# 1919 Excelsior Double bar



## Joe Buffardi (Feb 7, 2017)

Well long story short, I bought this bike a while back and sold it to a friend and ended up buying back. It never had a badge or any holes for a badge. It has the look of a Miami and Elgin combined. I was told its a Michigan City Excelsior. Every Excelsior I have seen has a badge. Still trying to figure this one out. Here is a pic at about 2:30 in the morning right before the California Cartel Meeting. It was bare frame and fork around 10 pm. God I love this motor-bike! I will take more today if it stops raining.


----------



## fordmike65 (Feb 7, 2017)

Thanks for letting me take it for a spin this past Sunday Joe. Not a real tall frame, but those Tillers make it a comfy rider!


----------



## Joe Buffardi (Feb 7, 2017)

Anytime bro!


----------



## markivpedalpusher (Feb 7, 2017)

Always nice when a long lost kid comes back to the fold - great bike Joe!


----------



## Joe Buffardi (Feb 7, 2017)

Thank you!


----------



## birdzgarage (Feb 7, 2017)

Pics do it no justice.i saw it at the ride and its a sharp ride!


----------



## Cheezer (Feb 8, 2017)

I would be interested in seeing more pic's, serial number would be great, I picked up a similar bike last year, also no head badge, i was told 1917 from someone at Memory Lane, but I was also at a loss as to the maker. It was suggested like yours to be Excelsior, but also Emblem, Peerless, Indian, and other's? Here's a pic of mine.


----------



## Joe Buffardi (Feb 8, 2017)

Great bike Cheezer!
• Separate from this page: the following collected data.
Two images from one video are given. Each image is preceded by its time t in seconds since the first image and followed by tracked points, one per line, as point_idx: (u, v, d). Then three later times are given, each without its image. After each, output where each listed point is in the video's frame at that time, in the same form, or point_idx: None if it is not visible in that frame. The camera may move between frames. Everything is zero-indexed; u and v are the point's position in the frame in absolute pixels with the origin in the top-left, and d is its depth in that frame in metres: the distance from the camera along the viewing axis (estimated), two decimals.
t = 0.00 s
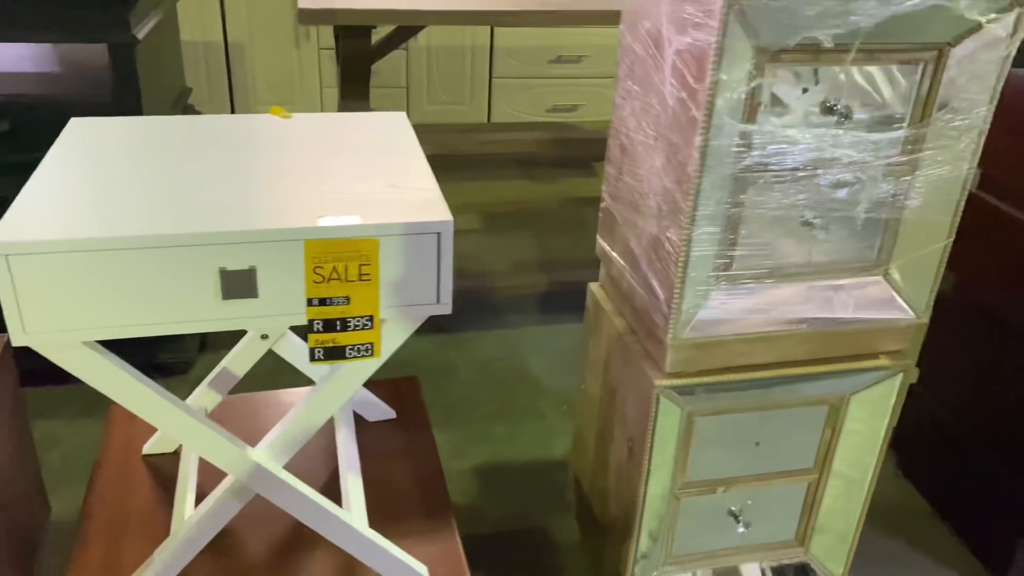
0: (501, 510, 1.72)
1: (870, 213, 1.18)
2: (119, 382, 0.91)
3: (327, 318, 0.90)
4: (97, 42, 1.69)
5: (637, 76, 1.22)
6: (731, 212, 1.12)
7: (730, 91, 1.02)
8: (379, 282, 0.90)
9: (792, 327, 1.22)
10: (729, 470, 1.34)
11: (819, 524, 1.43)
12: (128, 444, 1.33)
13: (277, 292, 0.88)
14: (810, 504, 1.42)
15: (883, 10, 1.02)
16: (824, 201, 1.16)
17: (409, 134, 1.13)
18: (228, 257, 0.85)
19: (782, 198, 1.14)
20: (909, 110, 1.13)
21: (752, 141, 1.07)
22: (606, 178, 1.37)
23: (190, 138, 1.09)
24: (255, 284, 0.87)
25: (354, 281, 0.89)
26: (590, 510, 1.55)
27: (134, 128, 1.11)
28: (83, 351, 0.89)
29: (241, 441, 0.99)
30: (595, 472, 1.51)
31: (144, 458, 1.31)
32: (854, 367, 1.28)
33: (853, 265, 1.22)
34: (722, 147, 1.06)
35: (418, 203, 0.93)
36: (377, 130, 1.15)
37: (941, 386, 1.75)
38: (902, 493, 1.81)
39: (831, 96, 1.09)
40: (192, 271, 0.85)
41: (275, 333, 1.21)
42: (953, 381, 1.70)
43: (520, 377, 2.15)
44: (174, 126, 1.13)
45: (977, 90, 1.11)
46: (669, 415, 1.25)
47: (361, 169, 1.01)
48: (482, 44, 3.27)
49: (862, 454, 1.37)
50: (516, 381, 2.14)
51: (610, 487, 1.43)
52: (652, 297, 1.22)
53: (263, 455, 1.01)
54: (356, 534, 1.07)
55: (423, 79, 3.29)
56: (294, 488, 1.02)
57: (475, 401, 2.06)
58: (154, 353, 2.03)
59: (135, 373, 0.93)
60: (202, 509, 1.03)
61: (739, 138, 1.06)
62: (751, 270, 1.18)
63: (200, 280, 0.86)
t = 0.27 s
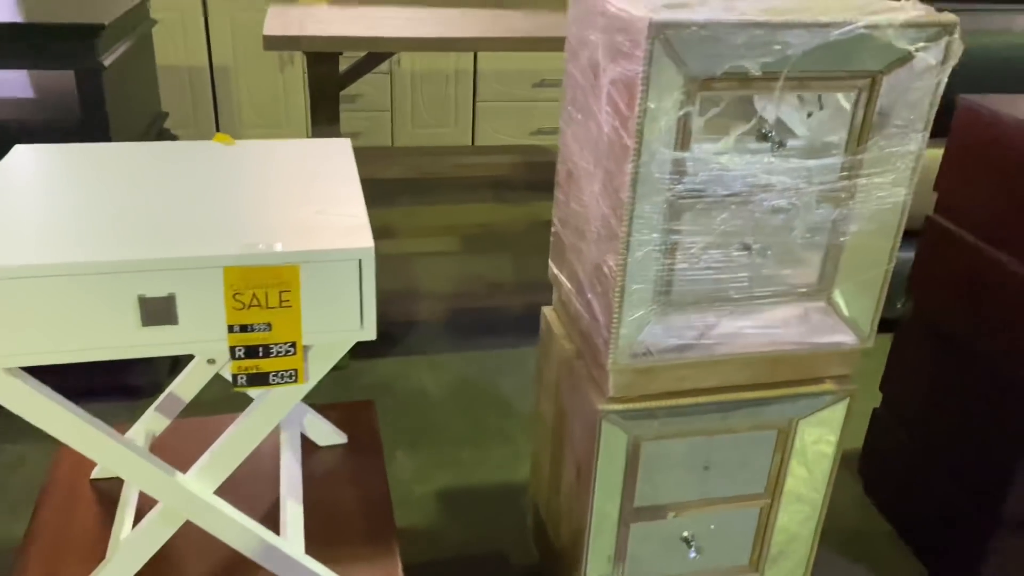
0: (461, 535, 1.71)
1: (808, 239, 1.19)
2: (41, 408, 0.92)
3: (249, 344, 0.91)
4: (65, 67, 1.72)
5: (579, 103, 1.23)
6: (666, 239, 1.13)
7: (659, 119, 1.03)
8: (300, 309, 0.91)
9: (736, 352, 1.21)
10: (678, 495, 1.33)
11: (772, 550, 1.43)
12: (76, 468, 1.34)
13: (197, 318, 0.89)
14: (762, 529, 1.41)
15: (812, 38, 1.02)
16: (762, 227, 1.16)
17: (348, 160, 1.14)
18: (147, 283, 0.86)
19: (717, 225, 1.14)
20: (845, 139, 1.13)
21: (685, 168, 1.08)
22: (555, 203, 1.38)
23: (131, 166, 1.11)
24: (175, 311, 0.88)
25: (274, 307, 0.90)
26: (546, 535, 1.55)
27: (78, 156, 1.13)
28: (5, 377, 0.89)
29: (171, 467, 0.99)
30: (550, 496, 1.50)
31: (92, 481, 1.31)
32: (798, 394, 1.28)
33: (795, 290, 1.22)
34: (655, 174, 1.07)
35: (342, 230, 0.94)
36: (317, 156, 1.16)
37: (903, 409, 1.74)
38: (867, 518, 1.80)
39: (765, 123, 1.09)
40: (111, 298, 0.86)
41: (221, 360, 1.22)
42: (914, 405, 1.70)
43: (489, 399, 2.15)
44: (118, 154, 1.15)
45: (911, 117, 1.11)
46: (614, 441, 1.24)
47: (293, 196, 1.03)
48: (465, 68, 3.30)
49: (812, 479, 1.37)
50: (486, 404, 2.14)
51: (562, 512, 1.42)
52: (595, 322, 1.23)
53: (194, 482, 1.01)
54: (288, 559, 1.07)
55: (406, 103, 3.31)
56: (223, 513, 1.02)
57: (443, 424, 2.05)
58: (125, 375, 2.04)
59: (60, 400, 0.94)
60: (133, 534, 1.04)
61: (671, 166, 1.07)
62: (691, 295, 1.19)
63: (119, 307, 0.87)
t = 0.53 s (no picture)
0: (423, 556, 1.69)
1: (753, 256, 1.18)
2: None
3: (172, 362, 0.91)
4: (32, 84, 1.73)
5: (526, 120, 1.23)
6: (607, 256, 1.12)
7: (596, 136, 1.03)
8: (223, 326, 0.90)
9: (683, 369, 1.21)
10: (631, 516, 1.31)
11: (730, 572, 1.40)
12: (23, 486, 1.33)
13: (117, 336, 0.89)
14: (720, 551, 1.39)
15: (748, 55, 1.02)
16: (705, 244, 1.16)
17: (289, 178, 1.14)
18: (65, 300, 0.86)
19: (659, 242, 1.14)
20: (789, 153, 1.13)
21: (625, 185, 1.08)
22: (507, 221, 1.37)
23: (72, 183, 1.11)
24: (93, 328, 0.88)
25: (196, 324, 0.89)
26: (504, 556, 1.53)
27: (21, 174, 1.13)
28: None
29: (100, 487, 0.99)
30: (507, 518, 1.48)
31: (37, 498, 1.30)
32: (750, 412, 1.26)
33: (741, 307, 1.22)
34: (593, 192, 1.06)
35: (269, 246, 0.94)
36: (259, 173, 1.16)
37: (870, 429, 1.72)
38: (837, 540, 1.77)
39: (706, 140, 1.08)
40: (29, 315, 0.86)
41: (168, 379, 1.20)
42: (881, 425, 1.68)
43: (461, 418, 2.14)
44: (61, 172, 1.15)
45: (852, 134, 1.11)
46: (562, 460, 1.23)
47: (226, 213, 1.03)
48: (450, 87, 3.27)
49: (768, 500, 1.35)
50: (457, 422, 2.12)
51: (516, 533, 1.41)
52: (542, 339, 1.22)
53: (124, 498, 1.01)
54: None
55: (392, 121, 3.27)
56: (153, 533, 1.01)
57: (413, 443, 2.04)
58: (94, 393, 2.02)
59: None
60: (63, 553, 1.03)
61: (610, 183, 1.07)
62: (635, 312, 1.19)
63: (37, 325, 0.87)
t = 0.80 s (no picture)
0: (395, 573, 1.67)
1: (715, 270, 1.17)
2: None
3: (113, 380, 0.90)
4: (4, 99, 1.73)
5: (487, 134, 1.22)
6: (566, 271, 1.11)
7: (551, 150, 1.02)
8: (164, 344, 0.90)
9: (646, 385, 1.19)
10: (598, 533, 1.29)
11: None
12: None
13: (57, 353, 0.88)
14: (691, 568, 1.36)
15: (703, 69, 1.01)
16: (667, 258, 1.15)
17: (245, 192, 1.14)
18: (4, 318, 0.85)
19: (618, 256, 1.13)
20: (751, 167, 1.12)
21: (582, 199, 1.07)
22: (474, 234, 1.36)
23: (27, 198, 1.10)
24: (32, 346, 0.87)
25: (137, 342, 0.89)
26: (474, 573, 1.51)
27: None
28: None
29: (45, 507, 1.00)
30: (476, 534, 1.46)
31: None
32: (716, 427, 1.24)
33: (705, 321, 1.21)
34: (550, 206, 1.05)
35: (215, 262, 0.93)
36: (217, 188, 1.15)
37: (848, 443, 1.70)
38: (815, 556, 1.75)
39: (665, 153, 1.07)
40: None
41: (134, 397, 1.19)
42: (859, 440, 1.66)
43: (440, 432, 2.12)
44: (18, 187, 1.14)
45: (812, 147, 1.10)
46: (526, 476, 1.21)
47: (176, 228, 1.02)
48: (440, 98, 3.26)
49: (738, 517, 1.33)
50: (436, 436, 2.11)
51: (484, 550, 1.39)
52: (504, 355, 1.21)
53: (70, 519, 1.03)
54: None
55: (382, 132, 3.26)
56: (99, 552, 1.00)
57: (391, 457, 2.02)
58: (72, 407, 2.02)
59: None
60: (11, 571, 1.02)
61: (567, 197, 1.06)
62: (598, 327, 1.18)
63: None
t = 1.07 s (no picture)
0: None
1: (700, 285, 1.14)
2: None
3: (68, 405, 0.88)
4: None
5: (466, 145, 1.18)
6: (546, 286, 1.07)
7: (526, 163, 0.98)
8: (119, 367, 0.88)
9: (631, 404, 1.16)
10: (583, 555, 1.24)
11: None
12: None
13: (10, 376, 0.86)
14: None
15: (682, 78, 0.98)
16: (650, 273, 1.11)
17: (215, 206, 1.11)
18: None
19: (600, 271, 1.09)
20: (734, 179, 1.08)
21: (560, 213, 1.03)
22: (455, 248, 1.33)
23: None
24: None
25: (91, 365, 0.87)
26: None
27: None
28: None
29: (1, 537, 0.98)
30: (460, 554, 1.43)
31: None
32: (702, 446, 1.21)
33: (692, 338, 1.17)
34: (527, 220, 1.02)
35: (174, 282, 0.90)
36: (186, 202, 1.12)
37: (844, 458, 1.66)
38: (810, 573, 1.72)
39: (646, 165, 1.04)
40: None
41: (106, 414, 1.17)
42: (854, 455, 1.62)
43: (429, 445, 2.09)
44: None
45: (797, 158, 1.07)
46: (507, 497, 1.17)
47: (139, 245, 0.99)
48: (434, 104, 3.23)
49: (727, 537, 1.28)
50: (425, 449, 2.07)
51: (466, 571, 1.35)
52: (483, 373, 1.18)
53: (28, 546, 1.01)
54: None
55: (375, 138, 3.23)
56: None
57: (378, 472, 1.99)
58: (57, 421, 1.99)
59: None
60: None
61: (544, 211, 1.02)
62: (581, 344, 1.14)
63: None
Here are some quick shots for you. Let me know if you need anymore. The bike is inside my house. The headset hardware on my bike has me baffled. The forks are very Miami. There are mo signs of volcano type fixing at my frame either. My serial mumber is 5 digit and kind of reminds me of early Schwinn font. Oh and the chainstays are very similar to Miami racer. Weird


----------



## Cheezer (Feb 9, 2017)

Hi Joe, thanks for the pic's, here's a photo of my serial, looks very similar. I think that mine has the wrong forks so no help there.


----------



## Joe Buffardi (Feb 9, 2017)

Ill take pics of the seat and chain stays and rear dropouts etc.


----------



## Velocipedist Co. (Feb 13, 2017)

Those tillers look perfect on that frame!  Very cool


----------



## Joe Buffardi (Feb 14, 2017)

It originally came with Tillers, Davis pedals and Motorcycle spec. Saddle.


----------